Saved data entries
____________

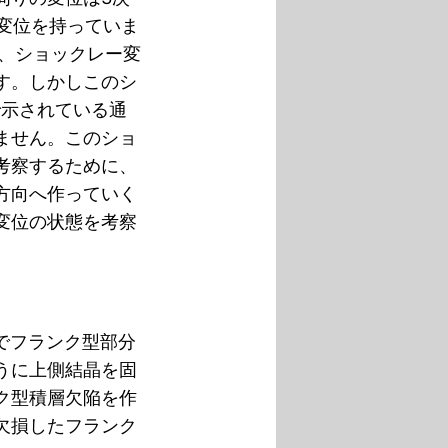
な変位を持っていま
と、ショックレー変
す。しかしこのシ
で示されている通
ません。このショ
考察するために、
方向へ作っていく
変位の状態を考察
でフランク型部分
うに上側結晶を固
ク型積層欠陥を作
欠損したフランク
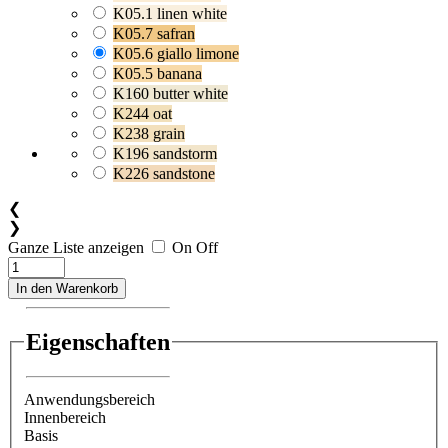
K05.1 linen white
K05.7 safran
K05.6 giallo limone
K05.5 banana
K160 butter white
K244 oat
K238 grain
K196 sandstorm
K226 sandstone
❮
❯
Ganze Liste anzeigen
On
Off
In den Warenkorb
Eigenschaften
Anwendungsbereich
Innenbereich
Basis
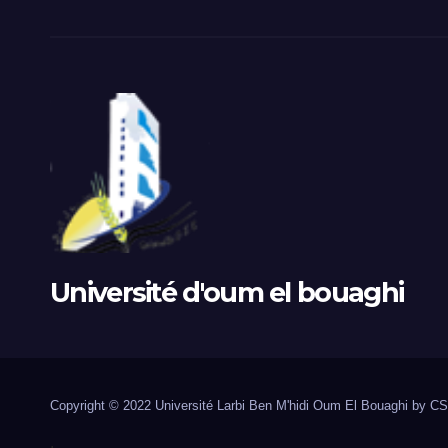
Université d'oum el bouaghi
Copyright © 2022 Université Larbi Ben M'hidi Oum El Bouaghi by C
.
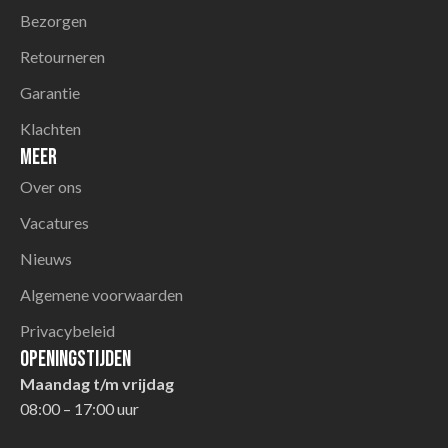
Bezorgen
Retourneren
Garantie
Klachten
Meer
Over ons
Vacatures
Nieuws
Algemene voorwaarden
Privacybeleid
Openingstijden
Maandag t/m vrijdag
08:00 – 17:00 uur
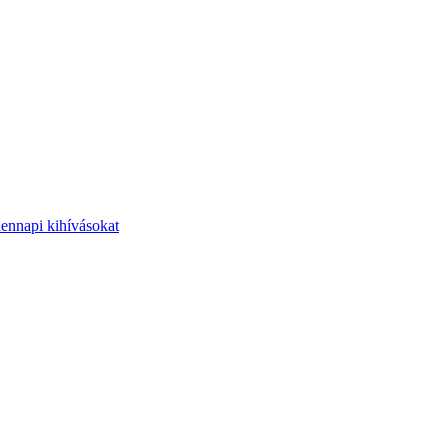
dennapi kihívásokat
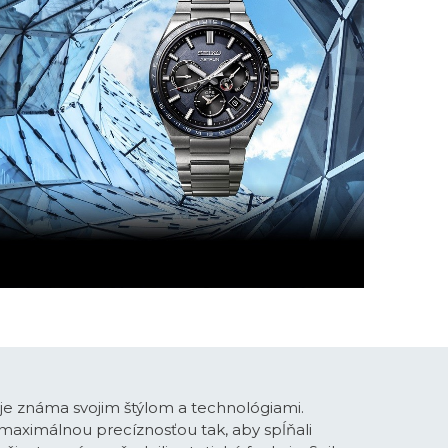
je známa svojim štýlom a technológiami.
maximálnou precíznosťou tak, aby spĺňali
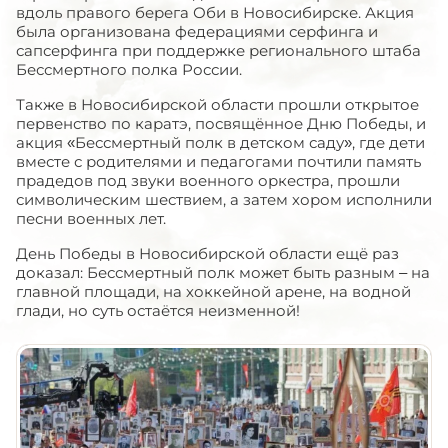
вдоль правого берега Оби в Новосибирске. Акция
была организована федерациями серфинга и
сапсерфинга при поддержке регионального штаба
Бессмертного полка России.
Также в Новосибирской области прошли открытое
первенство по каратэ, посвящённое Дню Победы, и
акция «Бессмертный полк в детском саду», где дети
вместе с родителями и педагогами почтили память
прадедов под звуки военного оркестра, прошли
символическим шествием, а затем хором исполнили
песни военных лет.
День Победы в Новосибирской области ещё раз
доказал: Бессмертный полк может быть разным – на
главной площади, на хоккейной арене, на водной
глади, но суть остаётся неизменной!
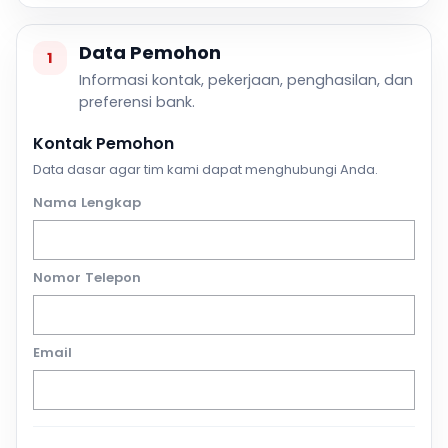
Data Pemohon
1
Informasi kontak, pekerjaan, penghasilan, dan
preferensi bank.
Kontak Pemohon
Data dasar agar tim kami dapat menghubungi Anda.
Nama Lengkap
Nomor Telepon
Email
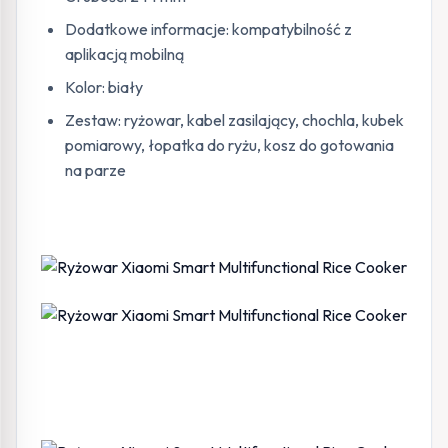
Dodatkowe informacje: kompatybilność z
aplikacją mobilną
Kolor: biały
Zestaw: ryżowar, kabel zasilający, chochla, kubek
pomiarowy, łopatka do ryżu, kosz do gotowania
na parze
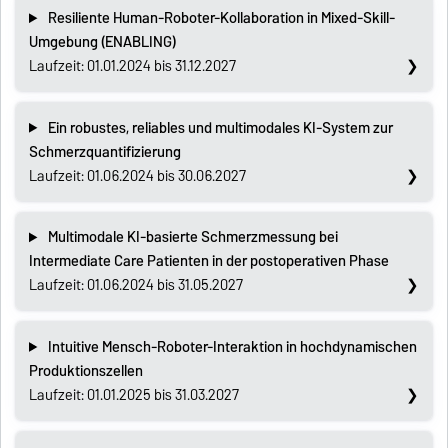
Resiliente Human-Roboter-Kollaboration in Mixed-Skill-
Umgebung (ENABLING)
Laufzeit: 01.01.2024 bis 31.12.2027
Ein robustes, reliables und multimodales KI-System zur
Schmerzquantifizierung
Laufzeit: 01.06.2024 bis 30.06.2027
Multimodale KI-basierte Schmerzmessung bei
Intermediate Care Patienten in der postoperativen Phase
Laufzeit: 01.06.2024 bis 31.05.2027
Intuitive Mensch-Roboter-Interaktion in hochdynamischen
Produktionszellen
Laufzeit: 01.01.2025 bis 31.03.2027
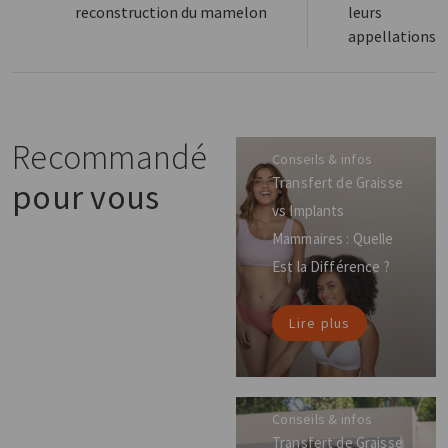
reconstruction du mamelon
leurs
appellations
Recommandé
Conseils & infos
Transfert de Graisse
pour vous
vs Implants
Mammaires : Quelle
Est la Différence ?
Lire plus
Conseils & infos
Transfert de Graisse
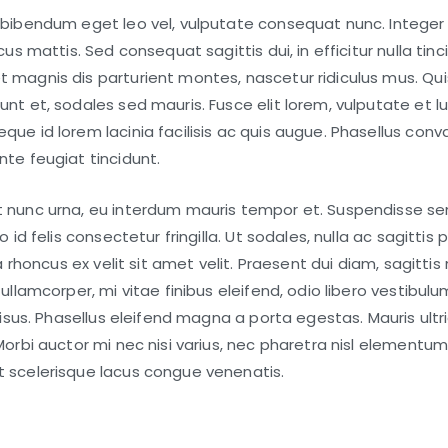
Cult
 bibendum eget leo vel, vulputate consequat nunc. Integer
Trip:
cus mattis. Sed consequat sagittis dui, in efficitur nulla tinci
Hist
Lan
 magnis dis parturient montes, nascetur ridiculus mus. Qu
of
nt et, sodales sed mauris. Fusce elit lorem, vulputate et l
Nepa
ue id lorem lacinia facilisis ac quis augue. Phasellus conval
te feugiat tincidunt.
t nunc urna, eu interdum mauris tempor et. Suspendisse s
o id felis consectetur fringilla. Ut sodales, nulla ac sagittis
 a rhoncus ex velit sit amet velit. Praesent dui diam, sagittis
ullamcorper, mi vitae finibus eleifend, odio libero vestibulu
risus. Phasellus eleifend magna a porta egestas. Mauris ultri
Morbi auctor mi nec nisi varius, nec pharetra nisl elementum
 scelerisque lacus congue venenatis.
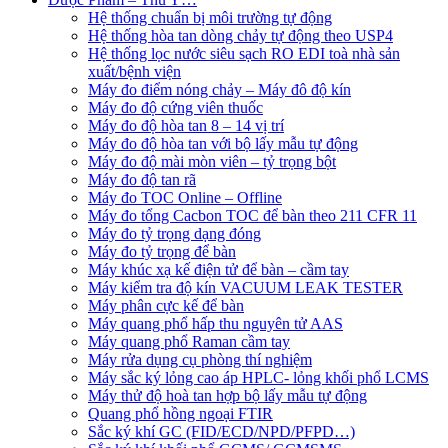
Hệ thống chuẩn bị môi trường tự động
Hệ thống hòa tan dòng chảy tự động theo USP4
Hệ thống lọc nước siêu sạch RO EDI​​ toà nhà sản
xuất/bệnh viện
Máy đo điểm nóng chảy – Máy đô độ kín
Máy đo độ cứng viên thuốc
Máy đo độ hòa tan 8 – 14 vị trí
Máy đo độ hòa tan với bộ lấy mẫu tự động
Máy đo độ mài mòn viên – tỷ trọng bột
Máy đo độ tan rã
Máy đo TOC Online – Offline
Máy đo tổng Cacbon TOC để bàn theo 211 CFR 11
Máy đo tỷ trọng dạng đóng
Máy đo tỷ trọng để bàn
Máy khúc xạ kế điện tử để bàn – cầm tay
Máy kiểm tra độ kín VACUUM LEAK TESTER
Máy phân cực kế để bàn
Máy quang phổ hấp thu nguyên tử AAS
Máy quang phổ Raman cầm tay
Máy rửa dụng cụ phòng thí nghiệm
Máy sắc ký lỏng cao áp HPLC- lỏng khối phổ LCMS
Máy thử độ hoà tan hợp bộ lấy mẫu tự động
Quang phổ hồng ngoại FTIR
Sắc ký khí GC (FID/ECD/NPD/PFPD…)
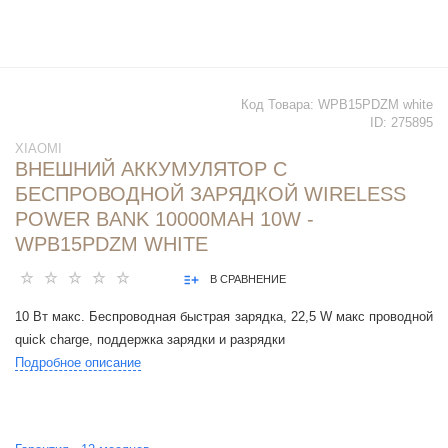
Код Товара:
WPB15PDZM white
ID:
275895
XIAOMI
ВНЕШНИЙ АККУМУЛЯТОР С
БЕСПРОВОДНОЙ ЗАРЯДКОЙ WIRELESS
POWER BANK 10000MAH 10W -
WPB15PDZM WHITE
В СРАВНЕНИЕ
10 Вт макс. Беспроводная быстрая зарядка, 22,5 W макс проводной
quick charge, поддержка зарядки и разрядки
Подробное описание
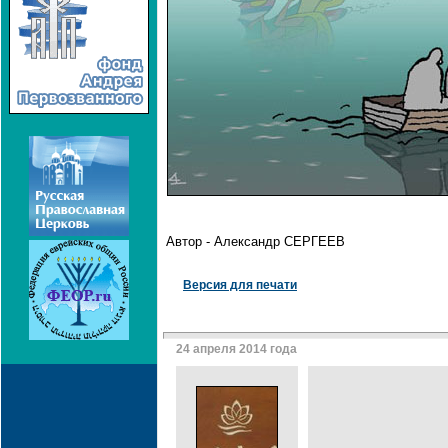
Автор - Александр СЕРГЕЕВ
Версия для печати
24 апреля 2014 года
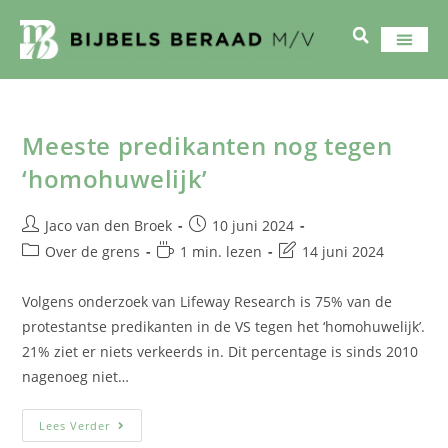
Meeste predikanten nog tegen
‘homohuwelijk’
Jaco van den Broek
10 juni 2024
Over de grens
1 min. lezen
14 juni 2024
Volgens onderzoek van Lifeway Research is 75% van de
protestantse predikanten in de VS tegen het ‘homohuwelijk’.
21% ziet er niets verkeerds in. Dit percentage is sinds 2010
nagenoeg niet…
Lees Verder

____________

WHAT YOU NEED TO DO> Exercise for the records above: copy only the lines from the one with "вместе с родителями" to the one with "Hệ thống hòa tan dòng chảy tự động theo USP4", both ends kept, and drop the pictures.

COMPLETED EXERCISE>
вместе с родителями и педагогами почтили память
прадедов под звуки военного оркестра, прошли
символическим шествием, а затем хором исполнили
песни военных лет.
День Победы в Новосибирской области ещё раз
доказал: Бессмертный полк может быть разным – на
главной площади, на хоккейной арене, на водной
глади, но суть остаётся неизменной!
Data Pemohon
1
Informasi kontak, pekerjaan, penghasilan, dan
preferensi bank.
Kontak Pemohon
Data dasar agar tim kami dapat menghubungi Anda.
Nama Lengkap
Nomor Telepon
Email
Dodatkowe informacje: kompatybilność z
aplikacją mobilną
Kolor: biały
Zestaw: ryżowar, kabel zasilający, chochla, kubek
pomiarowy, łopatka do ryżu, kosz do gotowania
na parze
Resiliente Human-Roboter-Kollaboration in Mixed-Skill-
Umgebung (ENABLING)
Laufzeit: 01.01.2024 bis 31.12.2027
Ein robustes, reliables und multimodales KI-System zur
Schmerzquantifizierung
Laufzeit: 01.06.2024 bis 30.06.2027
Multimodale KI-basierte Schmerzmessung bei
Intermediate Care Patienten in der postoperativen Phase
Laufzeit: 01.06.2024 bis 31.05.2027
Intuitive Mensch-Roboter-Interaktion in hochdynamischen
Produktionszellen
Laufzeit: 01.01.2025 bis 31.03.2027
reconstruction du mamelon
leurs
appellations
Recommandé
Conseils & infos
Transfert de Graisse
pour vous
vs Implants
Mammaires : Quelle
Est la Différence ?
Lire plus
Conseils & infos
Transfert de Graisse
Cult
 bibendum eget leo vel, vulputate consequat nunc. Integer
Trip:
cus mattis. Sed consequat sagittis dui, in efficitur nulla tinci
Hist
Lan
 magnis dis parturient montes, nascetur ridiculus mus. Qu
of
nt et, sodales sed mauris. Fusce elit lorem, vulputate et l
Nepa
ue id lorem lacinia facilisis ac quis augue. Phasellus conval
te feugiat tincidunt.
t nunc urna, eu interdum mauris tempor et. Suspendisse s
o id felis consectetur fringilla. Ut sodales, nulla ac sagittis
 a rhoncus ex velit sit amet velit. Praesent dui diam, sagittis
ullamcorper, mi vitae finibus eleifend, odio libero vestibulu
risus. Phasellus eleifend magna a porta egestas. Mauris ultri
Morbi auctor mi nec nisi varius, nec pharetra nisl elementum
 scelerisque lacus congue venenatis.
Hệ thống chuẩn bị môi trường tự động
Hệ thống hòa tan dòng chảy tự động theo USP4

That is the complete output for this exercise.